Slowly we must readapt to what we had left behind: Italy. Once again with time and dedication. The strengths and weaknesses seem to rediscover their faded colors, appearing tremendously realistic, no longer idealized.
Months later I meet Chiara again in a café in Bologna, which becomes lunch, which then turns into an afternoon snack. We have recovered our wonderful idleness. To tell the truth, even in London we had never lost it. To hug her again is to reunite our two parallel lives, to put all the pieces back in place. I ask her about London, if she misses it, if she ever thinks about it, if she would go back. I ask her if she noticed any differences once back in Italy, and smiling, she replies that leaving the unforgettable peninsula has done nothing but reinforce her patriotism. She then adds “I never really left Florence.” I feel the lump in my throat.
The phone rings. “Hello, Diego? How are you?” “I wanted to tell you that you are right, it was just like you said, nobody here in Spain drinks wine to savor it like we do. Nobody does it for the pleasure of just drinking.”
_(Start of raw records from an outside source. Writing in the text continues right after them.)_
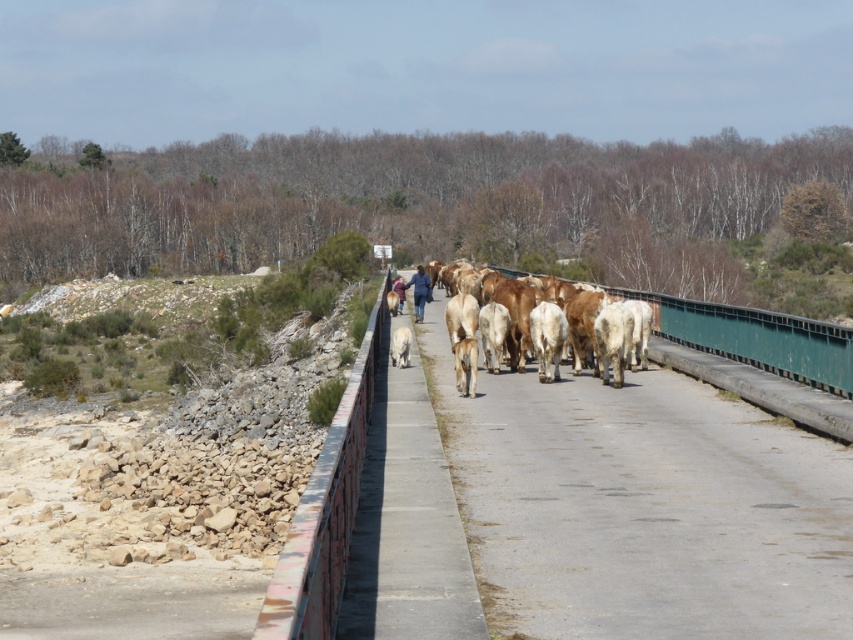
Question: Which object is positioned closest to the white fur dog at center?

Choices:
 (A) brown smooth cows at center
 (B) white smooth cow at center

Answer: (A)

Question: Is brown smooth cows at center thinner than white fur dog at center?

Choices:
 (A) yes
 (B) no

Answer: (B)

Question: Which object is the closest to the white fur dog at center?

Choices:
 (A) brown smooth cows at center
 (B) white smooth cow at center

Answer: (A)

Question: Can you confirm if brown smooth cows at center is positioned to the left of white smooth cow at center?

Choices:
 (A) no
 (B) yes

Answer: (A)

Question: Considering the relative positions of brown smooth cows at center and white fur dog at center in the image provided, where is brown smooth cows at center located with respect to white fur dog at center?

Choices:
 (A) above
 (B) below

Answer: (A)

Question: Among these points, which one is nearest to the camera?

Choices:
 (A) (457, 365)
 (B) (403, 346)

Answer: (A)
Yes, the symptoms always start like this. A mild cold from a chill and details that turn into a melancholy fever for your roots.
And it is precisely there that all roads seem to lead back home, to Italy.
Milan Central Station.
Now I am here, one foot still on the ground, and the other on the next flight that will once again take me away from you, Italy.
I scroll through this note that has become infinite and the fateful question comes to me in the blink of an eye.
Will I return?
Yes, I will return.
All roads lead back to you, my beloved Italy.
Coming back isn’t simple. Living with her (Italy) is sometimes almost impossible, but after being away for a long time, you realize you can’t even live without “her” – it’s a choice, a choice of love. You have to accept her for what she is, with her imperfections and contradictions. Choose her anyway, because even with her defects it is better to have her than not have her at all.